## What is required
Only the pictures are to be dropped; return all other data below exactly.

(Entries provided begins)

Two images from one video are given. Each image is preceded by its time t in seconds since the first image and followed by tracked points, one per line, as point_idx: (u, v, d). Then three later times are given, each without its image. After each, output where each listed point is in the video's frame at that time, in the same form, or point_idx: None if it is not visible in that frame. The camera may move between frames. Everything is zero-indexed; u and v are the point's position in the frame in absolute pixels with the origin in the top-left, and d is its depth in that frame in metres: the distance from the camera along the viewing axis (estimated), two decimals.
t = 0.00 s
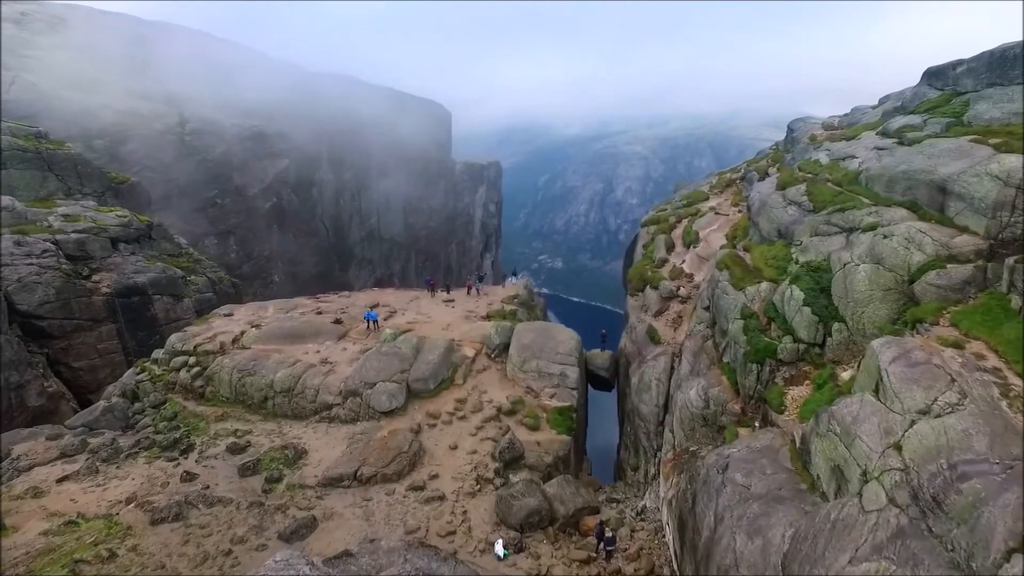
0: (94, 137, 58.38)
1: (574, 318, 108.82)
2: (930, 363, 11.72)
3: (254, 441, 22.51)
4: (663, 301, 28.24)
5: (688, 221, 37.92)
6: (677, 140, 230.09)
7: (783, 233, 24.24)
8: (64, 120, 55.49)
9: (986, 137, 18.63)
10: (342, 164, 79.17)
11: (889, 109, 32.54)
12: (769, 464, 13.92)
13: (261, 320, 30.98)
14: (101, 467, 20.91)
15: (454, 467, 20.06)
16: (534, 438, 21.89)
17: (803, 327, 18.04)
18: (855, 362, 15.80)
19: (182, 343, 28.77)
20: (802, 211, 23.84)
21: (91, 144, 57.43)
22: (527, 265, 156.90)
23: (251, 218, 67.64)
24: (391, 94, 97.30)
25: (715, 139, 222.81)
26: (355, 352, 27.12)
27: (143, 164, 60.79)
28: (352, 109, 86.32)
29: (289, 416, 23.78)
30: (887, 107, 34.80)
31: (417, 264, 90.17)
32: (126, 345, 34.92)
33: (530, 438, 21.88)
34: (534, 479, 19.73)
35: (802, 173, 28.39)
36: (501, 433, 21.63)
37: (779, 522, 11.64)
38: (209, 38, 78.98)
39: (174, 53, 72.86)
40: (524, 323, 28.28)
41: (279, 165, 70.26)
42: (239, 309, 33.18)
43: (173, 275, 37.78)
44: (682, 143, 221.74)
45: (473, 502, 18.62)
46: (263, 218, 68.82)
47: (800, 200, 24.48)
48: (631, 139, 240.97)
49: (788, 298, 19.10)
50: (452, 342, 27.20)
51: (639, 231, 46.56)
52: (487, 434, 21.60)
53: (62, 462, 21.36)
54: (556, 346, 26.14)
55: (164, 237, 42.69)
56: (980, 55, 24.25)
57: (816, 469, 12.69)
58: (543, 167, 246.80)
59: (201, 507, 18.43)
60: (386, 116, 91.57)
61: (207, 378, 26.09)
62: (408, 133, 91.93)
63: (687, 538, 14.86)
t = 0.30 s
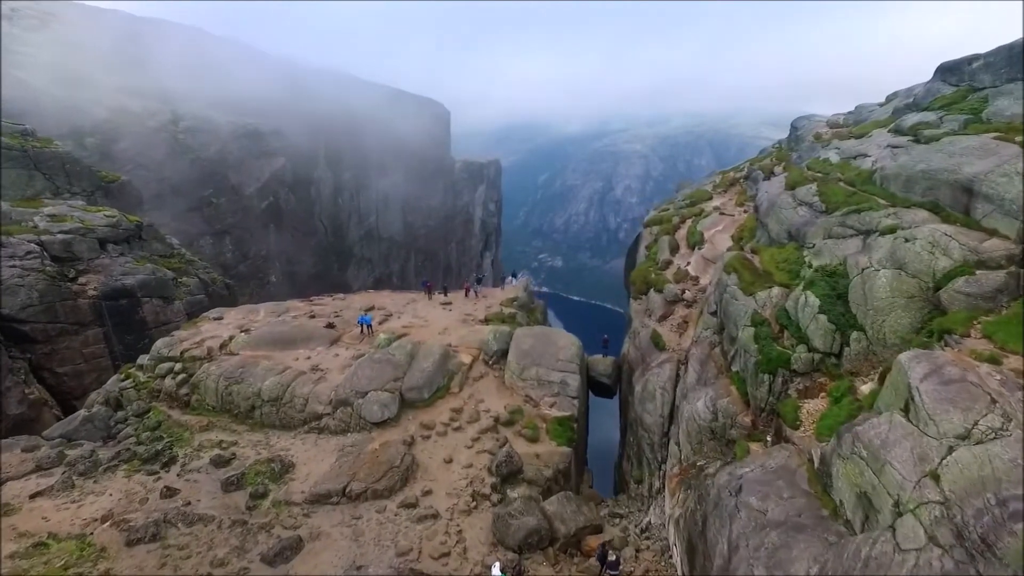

(Entries provided ends)

## Exercise output
Two images from one video are given. Each image is preceded by its time t in seconds since the first image and followed by tracked points, one per line, as point_idx: (u, v, d). Then three later times are given, each without its image. After each, output where each listed point is in the video's frame at that time, in the same form, or point_idx: None if it is not visible in that frame. The camera may move between frames. Everything is zero-indexed; u and v are the point's position in the frame in absolute pixels with the origin in the top-left, and d is its depth in that frame in metres: the distance from the camera along the viewing axis (estimated), two decimals.
t = 0.00 s
0: (94, 137, 58.38)
1: (574, 318, 108.82)
2: (930, 363, 11.72)
3: (254, 441, 22.51)
4: (663, 301, 28.24)
5: (688, 221, 37.92)
6: (677, 140, 230.09)
7: (783, 233, 24.24)
8: (64, 120, 55.49)
9: (986, 137, 18.63)
10: (342, 164, 79.17)
11: (889, 109, 32.54)
12: (769, 464, 13.92)
13: (261, 320, 30.98)
14: (101, 467, 20.91)
15: (454, 467, 20.06)
16: (534, 438, 21.89)
17: (803, 327, 18.04)
18: (855, 362, 15.80)
19: (182, 343, 28.77)
20: (802, 211, 23.84)
21: (91, 144, 57.43)
22: (527, 265, 156.90)
23: (251, 218, 67.64)
24: (391, 94, 97.30)
25: (715, 139, 222.81)
26: (355, 352, 27.12)
27: (143, 164, 60.79)
28: (352, 109, 86.32)
29: (289, 416, 23.78)
30: (887, 107, 34.80)
31: (417, 264, 90.17)
32: (126, 345, 34.92)
33: (530, 438, 21.88)
34: (534, 479, 19.73)
35: (802, 173, 28.39)
36: (501, 433, 21.63)
37: (779, 522, 11.64)
38: (209, 38, 78.98)
39: (174, 53, 72.86)
40: (524, 323, 28.28)
41: (279, 165, 70.26)
42: (239, 309, 33.18)
43: (173, 275, 37.78)
44: (682, 143, 221.74)
45: (473, 502, 18.62)
46: (263, 218, 68.82)
47: (800, 200, 24.48)
48: (631, 139, 240.97)
49: (788, 298, 19.10)
50: (452, 342, 27.20)
51: (639, 231, 46.56)
52: (487, 434, 21.60)
53: (62, 462, 21.36)
54: (556, 346, 26.14)
55: (164, 237, 42.69)
56: (980, 55, 24.25)
57: (816, 469, 12.69)
58: (543, 167, 246.80)
59: (201, 507, 18.43)
60: (386, 116, 91.57)
61: (207, 378, 26.09)
62: (408, 133, 91.93)
63: (687, 538, 14.86)
t = 0.30 s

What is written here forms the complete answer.